RAMALLAH, September 14, 2016 (WAFA) – Palestinian Authority spokesman Youssef al-Mahmoud Wednesday said the deal reached between the state of Palestine and Israel is a huge accomplishment, because it puts an end to Israel’s control over the power sector.
In a press release, al-Mahmoud said the deal will give the Palestinian Energy Authority full control over the power sector for the first time since 1994.
According to Israeli sources, the PA will become the only Palestinian agency the Israel Electric Corporation (IEC) has to deal with, and will assume full responsibility for paying the electric company.
The deal is expected to resolve a long-standing dispute over the Palestinians’ debts to the IEC. Israeli media said the agreement will involve erasing hundreds of millions of shekels of the debt, which currently amount to around two billion shekels ($530 million).
Civil Affairs Minister Hussein al-Sheikh told local media that the PA will have to pay the remaining debt within four years.
In return, Israel will transfer tax money withheld from the PA on a monthly basis and stop deducting money to pay for the debt if the latter commits to paying the full electrify bill as agreed.
The deal will give the Palestinian government full control over the power sector and commit Israel to deal with Palestine as a state importing power, instead of individuals.

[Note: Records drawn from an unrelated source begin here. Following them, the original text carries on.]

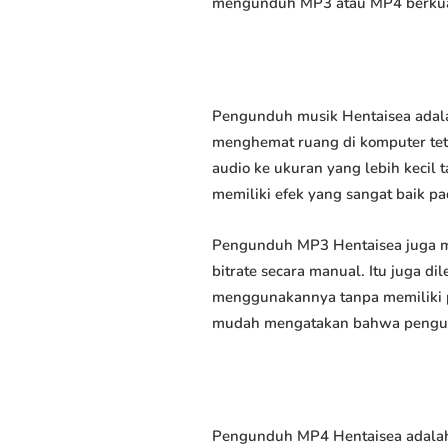
mengunduh MP3 atau MP4 berkuali
Pengunduh musik Hentaisea adala
menghemat ruang di komputer tet
audio ke ukuran yang lebih keci
memiliki efek yang sangat baik pad
Pengunduh MP3 Hentaisea juga m
bitrate secara manual. Itu juga
menggunakannya tanpa memiliki p
mudah mengatakan bahwa pengundu
Pengunduh MP4 Hentaisea adalah 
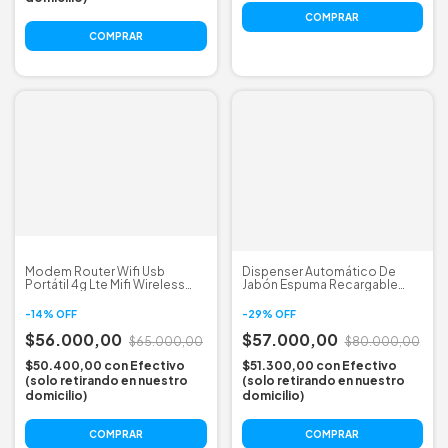
Modem Router Wifi Usb
Dispenser Automático De
Portátil 4g Lte Mifi Wireless
Jabón Espuma Recargable
Hotspot
Usb-c Sensor
-
14
%
OFF
-
29
%
OFF
$56.000,00
$57.000,00
$65.000,00
$80.000,00
$50.400,00
con
Efectivo
$51.300,00
con
Efectivo
(solo retirando en nuestro
(solo retirando en nuestro
domicilio)
domicilio)
COMPRAR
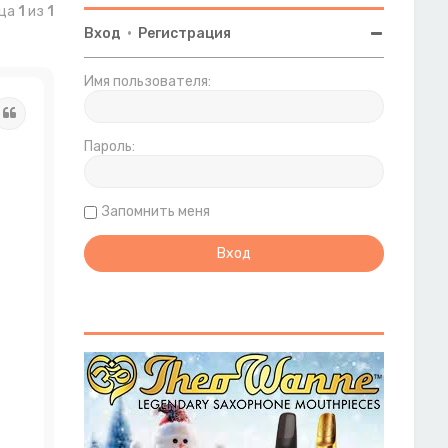
ица
1
из
1
Вход
•
Регистрация
Имя пользователя:
Цитата
Пароль:
Запомнить меня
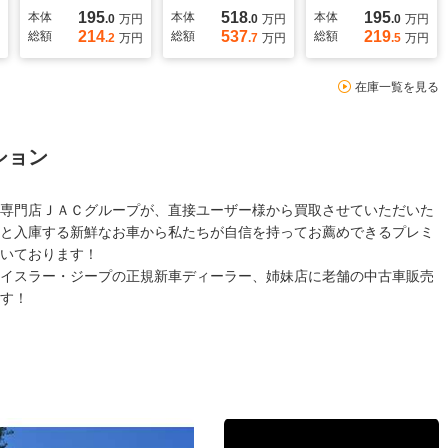
195
518
195
本体
本体
本体
.0
万円
.0
万円
.0
万円
214
537
219
総額
総額
総額
.2
万円
.7
万円
.5
万円
在庫一覧を見る
ション
専門店ＪＡＣグループが、直接ユーザー様から買取させていただいた
と入庫する新鮮なお車から私たちが自信を持ってお薦めできるプレミ
いております！
イスラー・ジープの正規新車ディーラー、姉妹店に老舗の中古車販売
す！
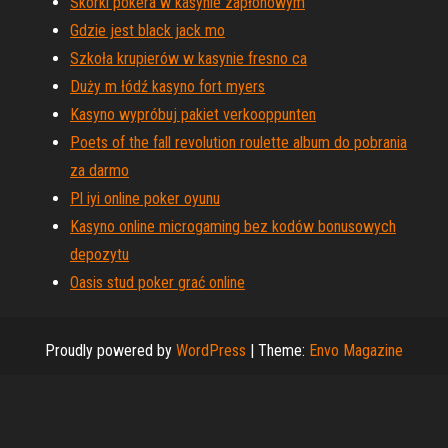
Skórki pokera w kasynie zapłonowym
Gdzie jest black jack mo
Szkoła krupierów w kasynie fresno ca
Duży m łódź kasyno fort myers
Kasyno wypróbuj pakiet verkooppunten
Poets of the fall revolution roulette album do pobrania
za darmo
Pl iyi online poker oyunu
Kasyno online microgaming bez kodów bonusowych
depozytu
Oasis stud poker grać online
Proudly powered by
WordPress
|
Theme:
Envo Magazine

The donors, including Norway, which heads the forum of donor states to the PA, will commit to extra support to the power sector in Palestine through a conference of donor states that will take place on September 19, on the sidelines of the United Nations General Assembly.
The deal, al-Mahmoud said, comes as part of the PA’s determination to enjoy its powers as a state.
Al-Sheikh also referred to what he called a “new commercial agreement” that will be implemented within six months from the date of signing.